Tuesday, September 30, 2014

Informing does not make parents confident to handle concussions

A survey showed that informing parents does not make them confident enough to treat a concussion.
Many parents whose kids participate in athletics will be asked to sign a waiver about concussion education, but that's not enough to ensure parents are confident about handling the injury, according to a new University of Michigan C.S. Mott Children's Hospital National Poll on Children's Health.
In the poll, about half of the 912 parents of middle and high school children surveyed reported participation in some type of concussion education:
• 23% have read a brochure or online information
• 17% have watched a video or attended a presentation
• 11% have signed a waiver form, with no other educational component
• 49% report no concussion education at all
Concussion education is more common among parents of children who play sports compared to non-sports parents (58% vs 31%).
"It is good news that many parents report they have received concussion education. We found, however, that the format of that concussion education really matters. The way the concussion information is delivered is linked to the parents' confidence about managing their child's injury," says Sarah J. Clark, M.P.H., associate director of the National Poll on Children's Health and associate research scientist in the University of Michigan Department of Pediatrics and U-M Medical School.
"Many schools mandate that a waiver form to be signed, but the danger is that parents will skip over information to get to that required signature line."
The poll showed that 63 percent of parents who watched a video or a presentation rated it as very useful. Forty-one percent of parents who read a brochure or online information rated that as very useful.
However, only 11 percent of parents whose only concussion education was signing a waiver form reported that was very useful.
"If the waiver is done online or on a form returned to school, parents may be left without information at home to guide them if or when their child is injured," says Clark, who is also a member of the U-M Institute for Healthcare Policy and Innovation.
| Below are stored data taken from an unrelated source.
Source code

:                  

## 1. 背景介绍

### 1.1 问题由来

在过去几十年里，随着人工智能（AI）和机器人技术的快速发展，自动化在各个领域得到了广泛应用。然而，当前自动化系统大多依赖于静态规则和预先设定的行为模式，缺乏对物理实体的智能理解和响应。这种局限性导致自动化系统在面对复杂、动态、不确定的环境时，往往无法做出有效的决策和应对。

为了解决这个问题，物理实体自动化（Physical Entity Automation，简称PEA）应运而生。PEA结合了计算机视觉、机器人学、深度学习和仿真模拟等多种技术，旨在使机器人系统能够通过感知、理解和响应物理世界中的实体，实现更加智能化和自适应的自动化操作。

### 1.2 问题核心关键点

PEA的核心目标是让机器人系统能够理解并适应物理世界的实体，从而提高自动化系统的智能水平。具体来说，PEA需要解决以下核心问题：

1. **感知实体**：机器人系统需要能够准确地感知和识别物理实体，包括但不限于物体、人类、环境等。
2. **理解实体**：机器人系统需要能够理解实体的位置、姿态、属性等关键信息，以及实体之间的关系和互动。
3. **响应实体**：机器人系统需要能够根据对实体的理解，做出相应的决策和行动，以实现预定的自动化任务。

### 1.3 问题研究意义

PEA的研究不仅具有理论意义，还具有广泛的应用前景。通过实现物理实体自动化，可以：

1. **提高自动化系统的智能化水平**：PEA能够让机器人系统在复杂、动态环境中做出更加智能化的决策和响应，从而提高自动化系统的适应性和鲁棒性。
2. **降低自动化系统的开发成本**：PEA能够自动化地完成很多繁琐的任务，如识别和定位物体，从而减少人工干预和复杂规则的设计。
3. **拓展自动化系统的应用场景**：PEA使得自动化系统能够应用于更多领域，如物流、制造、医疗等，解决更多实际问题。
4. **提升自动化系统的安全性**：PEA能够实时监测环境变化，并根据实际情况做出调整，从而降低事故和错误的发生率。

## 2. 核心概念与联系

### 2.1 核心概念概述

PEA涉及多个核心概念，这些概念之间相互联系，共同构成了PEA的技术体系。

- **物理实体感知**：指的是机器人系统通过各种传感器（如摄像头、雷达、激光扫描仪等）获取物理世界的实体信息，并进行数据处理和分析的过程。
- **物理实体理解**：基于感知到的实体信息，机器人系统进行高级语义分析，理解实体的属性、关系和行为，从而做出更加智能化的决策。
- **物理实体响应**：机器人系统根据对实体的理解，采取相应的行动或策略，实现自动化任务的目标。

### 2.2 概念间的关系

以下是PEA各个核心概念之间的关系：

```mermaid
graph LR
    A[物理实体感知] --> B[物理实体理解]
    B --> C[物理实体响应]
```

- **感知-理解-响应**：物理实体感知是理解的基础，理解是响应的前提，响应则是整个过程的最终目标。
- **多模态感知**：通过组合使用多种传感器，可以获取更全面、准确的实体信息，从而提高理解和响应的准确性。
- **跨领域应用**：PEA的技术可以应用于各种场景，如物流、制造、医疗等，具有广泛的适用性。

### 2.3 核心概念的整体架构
The U.S. Centers for Disease Control estimates that each year, nearly 175,000 children are treated in US emergency rooms for concussions related to sports or recreational activities, including bicycling, football, playground activities, basketball and soccer.
Research has shown that the healing process for a concussion is different for kids than adults and that repeated concussions in a short time period are particularly dangerous.
Parents should get information about when to seek medical attention, monitoring the child's symptoms, and limiting physical activity until symptoms have subsided, says Clark. Health care providers also may recommend limiting homework and other mental activities to allow the brain to heal.
"Parents play a key role in deciding when a child returns to school and extracurricular activities, and concussion education can assist them in making good decisions," Clark says. "So one solution could be to offer multiple education formats to ensure that parents truly hear the concussion information rather than focusing on just signing a form."